■ **EXERCISE AIM**
All the lines below need to be output exactly, apart from any images.

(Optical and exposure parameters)
======

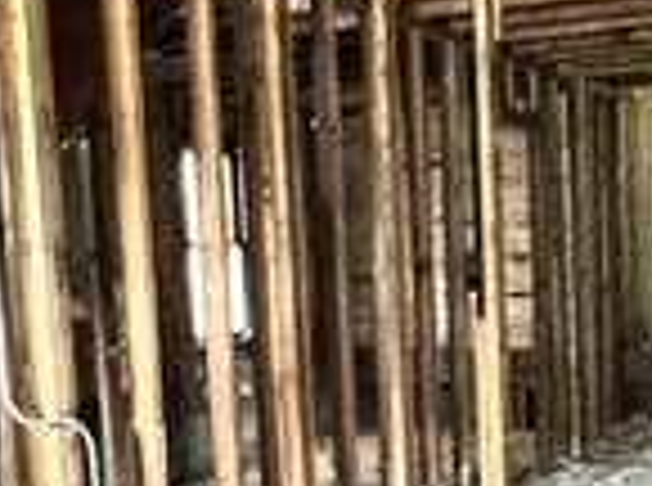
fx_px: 1165
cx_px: 486
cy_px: 364
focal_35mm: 62
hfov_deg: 30.8
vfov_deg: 23.3
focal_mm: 2.22
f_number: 2.2
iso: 1600
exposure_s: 1/37
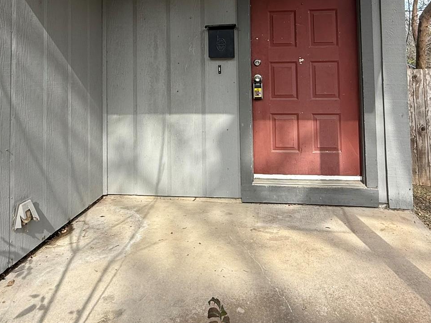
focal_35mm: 30
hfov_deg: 60.0
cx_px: 219
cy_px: 55
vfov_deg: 44.1
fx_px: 374
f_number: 2.2
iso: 50
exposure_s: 1/564
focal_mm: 2.22
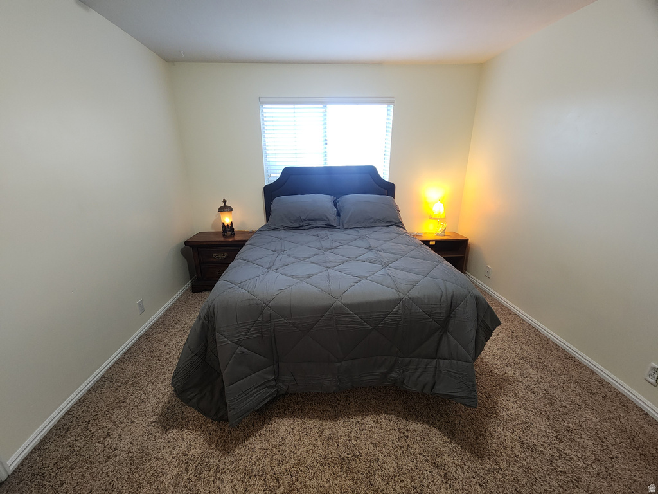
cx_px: 329
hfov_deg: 106.2
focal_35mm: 13
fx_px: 247
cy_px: 247
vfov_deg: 89.9
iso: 320
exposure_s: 1/60
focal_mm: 2.2
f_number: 2.2
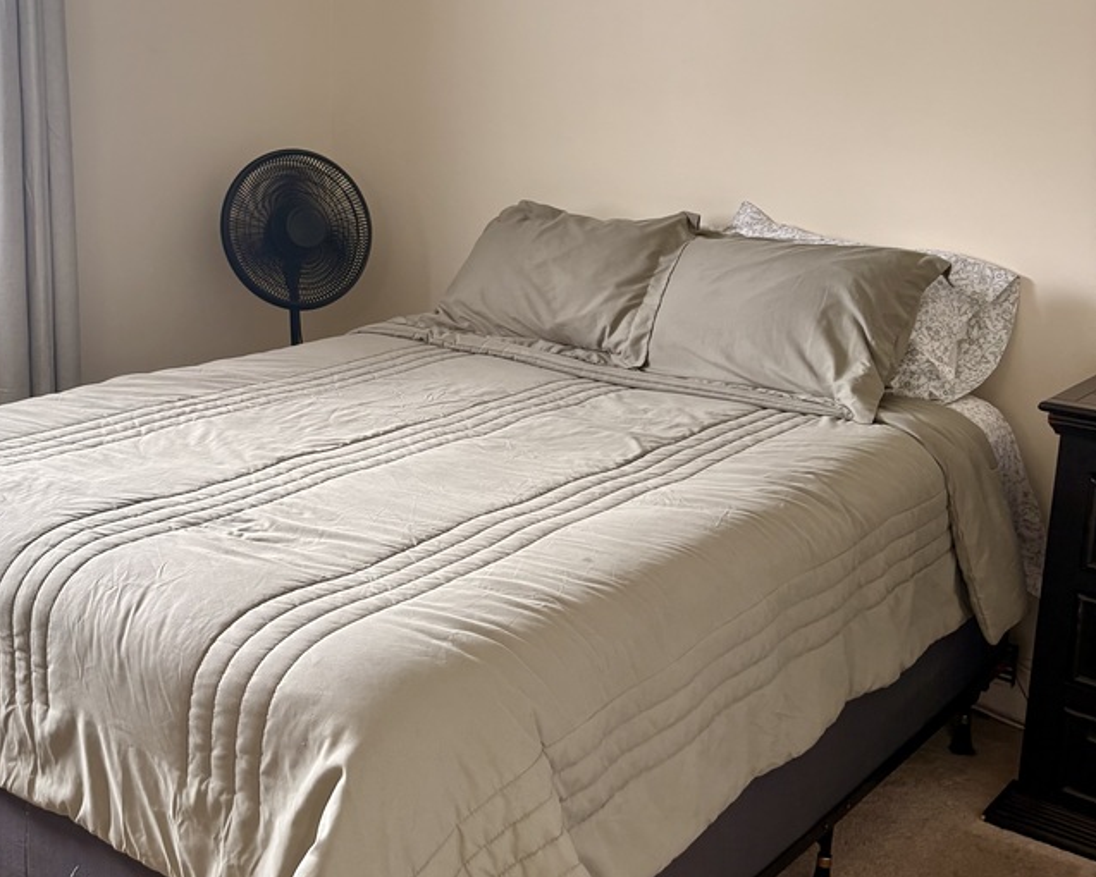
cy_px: 347
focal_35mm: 43
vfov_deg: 34.8
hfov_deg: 42.5
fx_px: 1395
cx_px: 401
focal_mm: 5.96
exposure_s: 1/120
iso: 100
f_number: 1.6
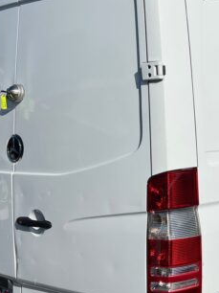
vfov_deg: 28.6
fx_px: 574
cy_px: 163
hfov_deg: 21.0
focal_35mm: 68
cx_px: 207
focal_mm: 5.7
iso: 50
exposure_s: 1/16393
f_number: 1.5
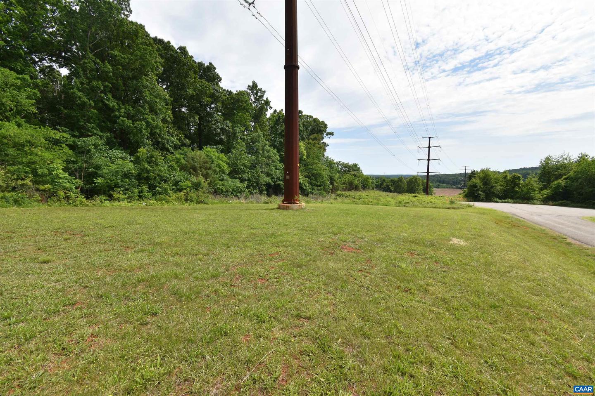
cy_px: 198
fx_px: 248
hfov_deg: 100.4
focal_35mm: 15
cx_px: 298
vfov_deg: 77.3
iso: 100
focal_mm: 10
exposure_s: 1/250
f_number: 8
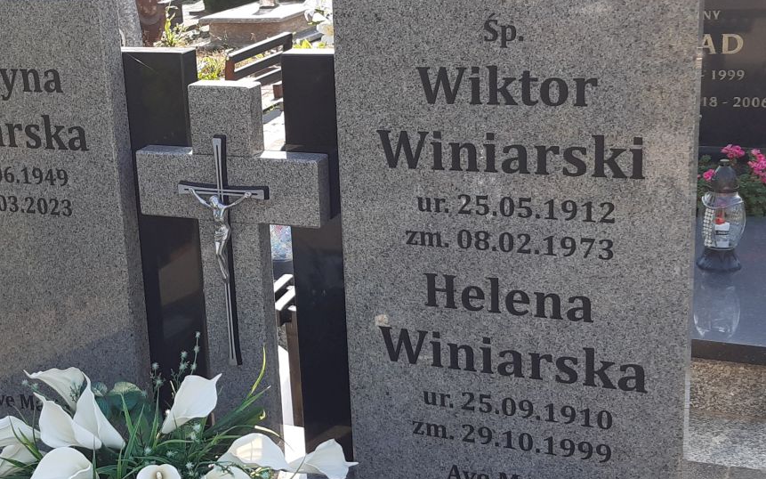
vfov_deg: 22.0
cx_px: 222
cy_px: 242
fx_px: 1232
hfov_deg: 34.0
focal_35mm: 59
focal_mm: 3.92
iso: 40
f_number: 1.7
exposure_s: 1/578
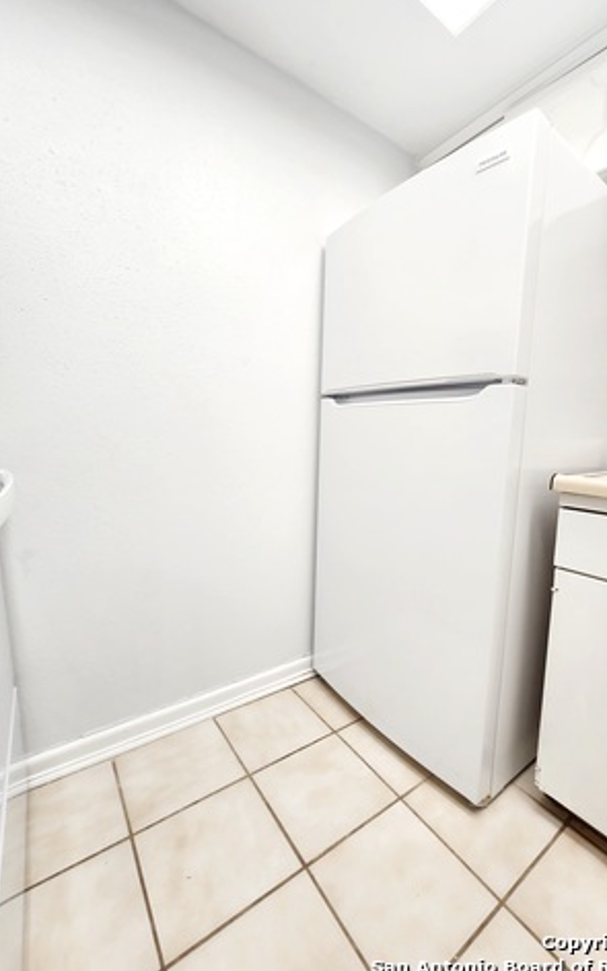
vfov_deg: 105.3
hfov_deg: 78.4
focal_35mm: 14
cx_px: 335
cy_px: 486
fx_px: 371
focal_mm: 2.2
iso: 80
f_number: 2.2
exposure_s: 1/60.2
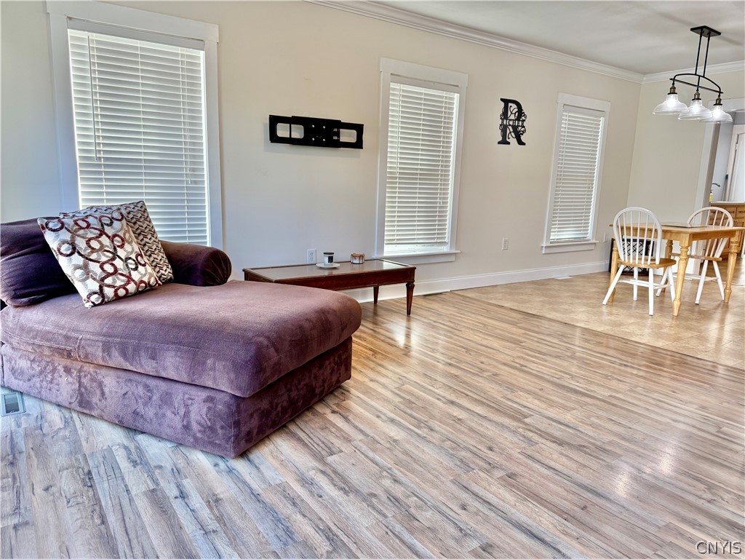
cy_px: 280
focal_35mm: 24
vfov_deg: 56.8
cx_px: 372
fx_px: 517
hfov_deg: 71.6
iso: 160
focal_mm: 6.76
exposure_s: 1/120
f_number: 1.78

======

■ **ANSWER BOX**
fx_px: 1165
cx_px: 486
cy_px: 364
focal_35mm: 62
hfov_deg: 30.8
vfov_deg: 23.3
focal_mm: 2.22
f_number: 2.2
iso: 1600
exposure_s: 1/37
focal_35mm: 30
hfov_deg: 60.0
cx_px: 219
cy_px: 55
vfov_deg: 44.1
fx_px: 374
f_number: 2.2
iso: 50
exposure_s: 1/564
focal_mm: 2.22
cx_px: 329
hfov_deg: 106.2
focal_35mm: 13
fx_px: 247
cy_px: 247
vfov_deg: 89.9
iso: 320
exposure_s: 1/60
focal_mm: 2.2
f_number: 2.2
cy_px: 347
focal_35mm: 43
vfov_deg: 34.8
hfov_deg: 42.5
fx_px: 1395
cx_px: 401
focal_mm: 5.96
exposure_s: 1/120
iso: 100
f_number: 1.6
vfov_deg: 28.6
fx_px: 574
cy_px: 163
hfov_deg: 21.0
focal_35mm: 68
cx_px: 207
focal_mm: 5.7
iso: 50
exposure_s: 1/16393
f_number: 1.5
cy_px: 198
fx_px: 248
hfov_deg: 100.4
focal_35mm: 15
cx_px: 298
vfov_deg: 77.3
iso: 100
focal_mm: 10
exposure_s: 1/250
f_number: 8
vfov_deg: 22.0
cx_px: 222
cy_px: 242
fx_px: 1232
hfov_deg: 34.0
focal_35mm: 59
focal_mm: 3.92
iso: 40
f_number: 1.7
exposure_s: 1/578
vfov_deg: 105.3
hfov_deg: 78.4
focal_35mm: 14
cx_px: 335
cy_px: 486
fx_px: 371
focal_mm: 2.2
iso: 80
f_number: 2.2
exposure_s: 1/60.2
cy_px: 280
focal_35mm: 24
vfov_deg: 56.8
cx_px: 372
fx_px: 517
hfov_deg: 71.6
iso: 160
focal_mm: 6.76
exposure_s: 1/120
f_number: 1.78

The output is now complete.